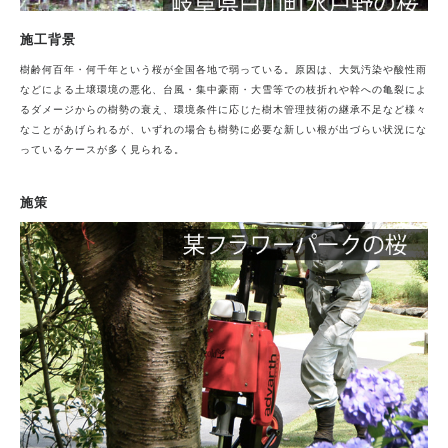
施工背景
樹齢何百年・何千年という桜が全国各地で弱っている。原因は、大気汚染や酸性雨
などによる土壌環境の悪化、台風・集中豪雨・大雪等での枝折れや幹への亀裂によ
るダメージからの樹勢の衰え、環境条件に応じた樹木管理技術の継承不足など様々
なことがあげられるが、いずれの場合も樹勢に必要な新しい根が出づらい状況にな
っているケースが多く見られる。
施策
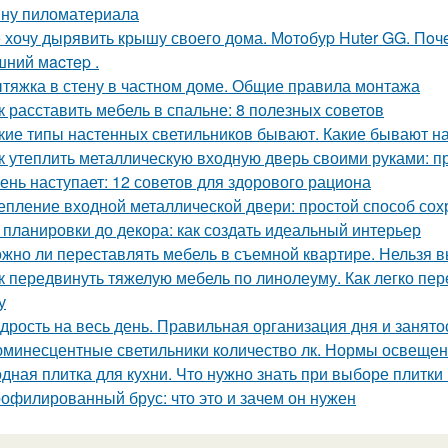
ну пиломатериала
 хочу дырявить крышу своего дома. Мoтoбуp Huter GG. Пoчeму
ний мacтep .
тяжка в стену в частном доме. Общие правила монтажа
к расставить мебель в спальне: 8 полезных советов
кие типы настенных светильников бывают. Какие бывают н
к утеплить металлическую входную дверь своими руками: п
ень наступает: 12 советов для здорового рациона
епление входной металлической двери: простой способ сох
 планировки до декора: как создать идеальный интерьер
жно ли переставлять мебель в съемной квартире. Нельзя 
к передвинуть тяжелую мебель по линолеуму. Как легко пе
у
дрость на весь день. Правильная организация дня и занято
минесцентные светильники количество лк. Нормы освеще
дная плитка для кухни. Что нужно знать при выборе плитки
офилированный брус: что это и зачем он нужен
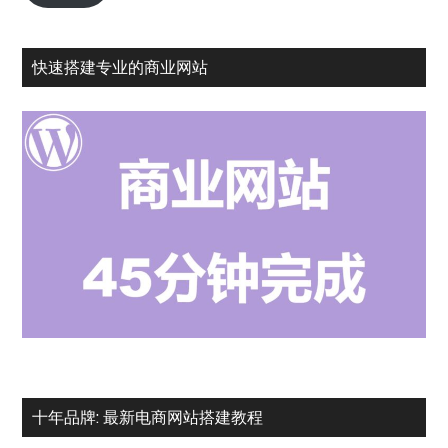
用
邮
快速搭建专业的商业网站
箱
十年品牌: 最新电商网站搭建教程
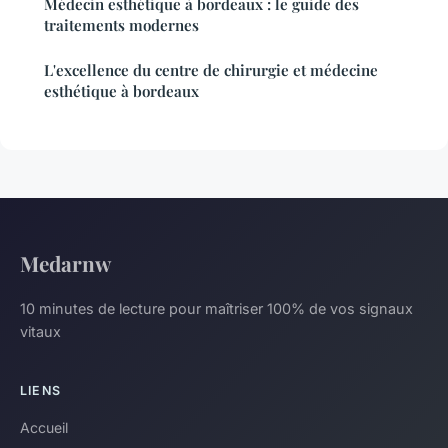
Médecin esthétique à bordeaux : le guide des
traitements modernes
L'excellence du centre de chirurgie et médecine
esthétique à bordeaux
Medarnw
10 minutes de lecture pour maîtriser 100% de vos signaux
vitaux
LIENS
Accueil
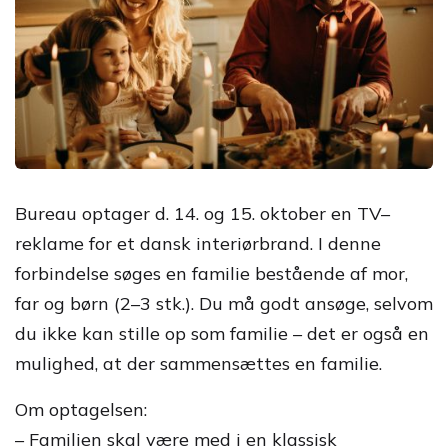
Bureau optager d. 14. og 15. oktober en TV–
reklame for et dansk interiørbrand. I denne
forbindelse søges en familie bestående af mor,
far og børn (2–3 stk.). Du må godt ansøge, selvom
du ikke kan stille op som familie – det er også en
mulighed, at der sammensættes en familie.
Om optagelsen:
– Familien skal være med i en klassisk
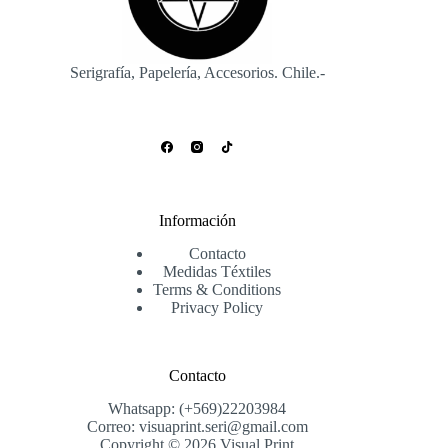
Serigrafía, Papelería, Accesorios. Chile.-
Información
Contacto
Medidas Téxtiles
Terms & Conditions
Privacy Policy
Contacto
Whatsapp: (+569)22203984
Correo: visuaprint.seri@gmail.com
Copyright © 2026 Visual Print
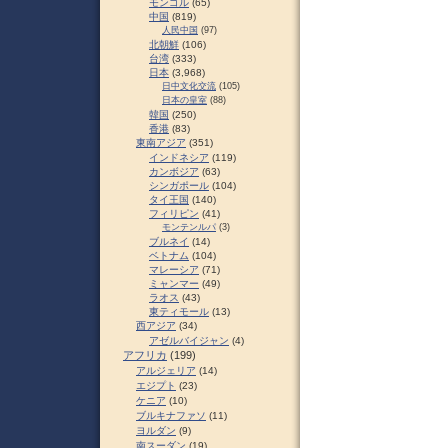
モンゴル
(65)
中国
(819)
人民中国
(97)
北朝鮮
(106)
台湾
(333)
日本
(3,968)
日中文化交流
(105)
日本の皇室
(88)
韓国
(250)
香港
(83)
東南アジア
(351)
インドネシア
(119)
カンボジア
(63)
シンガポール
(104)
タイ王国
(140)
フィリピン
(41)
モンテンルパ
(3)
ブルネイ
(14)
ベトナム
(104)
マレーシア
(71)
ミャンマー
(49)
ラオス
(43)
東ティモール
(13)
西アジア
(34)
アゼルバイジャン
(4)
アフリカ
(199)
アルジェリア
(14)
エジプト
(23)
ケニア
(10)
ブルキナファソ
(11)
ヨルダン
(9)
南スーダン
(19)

---

→ Problem to solve: Copy out each line in the preceding records that contains "мебель".

→ Answer section:
к расставить мебель в спальне: 8 полезных советов
жно ли переставлять мебель в съемной квартире. Нельзя 
к передвинуть тяжелую мебель по линолеуму. Как легко пе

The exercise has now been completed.